Mr. Fatigay could not endure the thought of his sensitive pet languishing in such hateful confinement, and his desire for her presence beside him, no less than his fears for her health, had prompted him to apply to the Company for a special ticket, that she might share his stateroom on the voyage. To this they had agreed, providing that she was to be suitably attired, and that he would take all responsibility for her behavior, and that the full passenger’s fare was to be paid. As to her good conduct, he had no doubts at all, for she had proved so apt a pupil in even the subtlest points of the etiquette in which he had instructed her; besides, he knew that a sweeter-natured creature had never drawn breath than Emily. The fare had been a serious consideration, for his savings amounted to no great figure, and he had an instinct that Miss Amy Flint, his bride to be, would be ill-content at any rash expenditure on his part. But here, he felt, Amy would agree that he was justified. As for dress, it had been a simple matter to purchase a plain cotton frock and a shady, if unmodish, sunbonnet from the village store.

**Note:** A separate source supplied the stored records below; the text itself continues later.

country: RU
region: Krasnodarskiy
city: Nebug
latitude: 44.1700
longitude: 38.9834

Emily was pleasedly conscious of her outfit as, holding tightly to his strong hand, she accompanied him through the bustle and life of the promenade deck in search of their cabin. She wondered what all these tall, bronzed men and elegantly costumed women would say to one another about her, and she thought it possible that the simplicity of her dress, and the modest way in which she bent her head as she passed among them, might commend her to their good graces as one who was not inclined to presume nor to give herself airs because her talents had raised her to a milieu so widely different from the condition into which she had been born.
“Who can that dumpy little brown creature be?” was what they actually were saying. “The one going along with that shabby fellow there. One of those women anthropologists, I suppose.”

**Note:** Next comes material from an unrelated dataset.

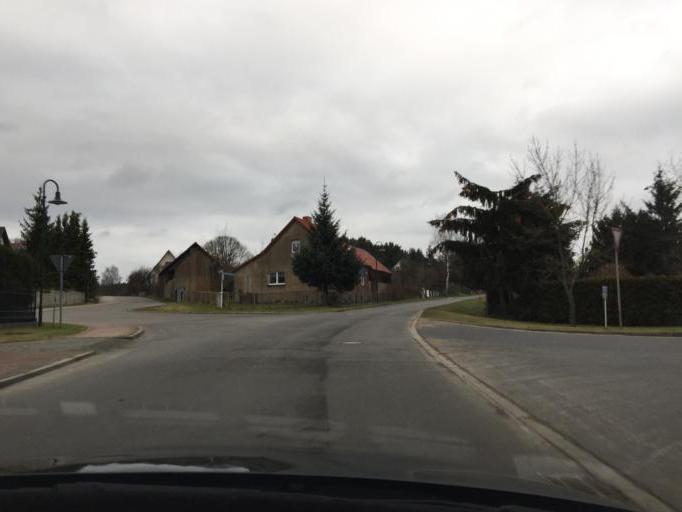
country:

And as such they accepted her, taking the silent nods and smiles with which she acknowledged their formal good mornings as resulting from the shyness and reserve of the dowdy student, until, a day or two later, when Mr. Fatigay, on being asked if his wife was not a great traveler, since she stood the sea so well, replied in surprise:
“My wife? Excuse me, but I have no wife. At least, not yet. . .”
“Then who, pray,” demanded his interrogator, for, being the wife of a Cape magistrate, she considered herself responsible for the morals of all who met her, and not responsible for those of the lost legion who did not, “who, pray, is that lady in the sunbonnet over there, who, I am told, shares your stateroom, sir, where, for some reason, she always takes her meals?”
“Oh!” said Mr. Fatigay. “That! That’s not a lady: That’s Emily.”
Then, suddenly aware of his interlocutor’s puffed and purpled visage, he made haste to add, “That is to say, she’s not what you might call a woman at all. She’s my pet chimpanzee.”
“Oh, really!” cried the lady, the storm which had been gathering on her brow now melting into an expression of astonishment and interest. “Really! In that sunbonnet, and the way she walks, everyone has taken it for granted she was your wife.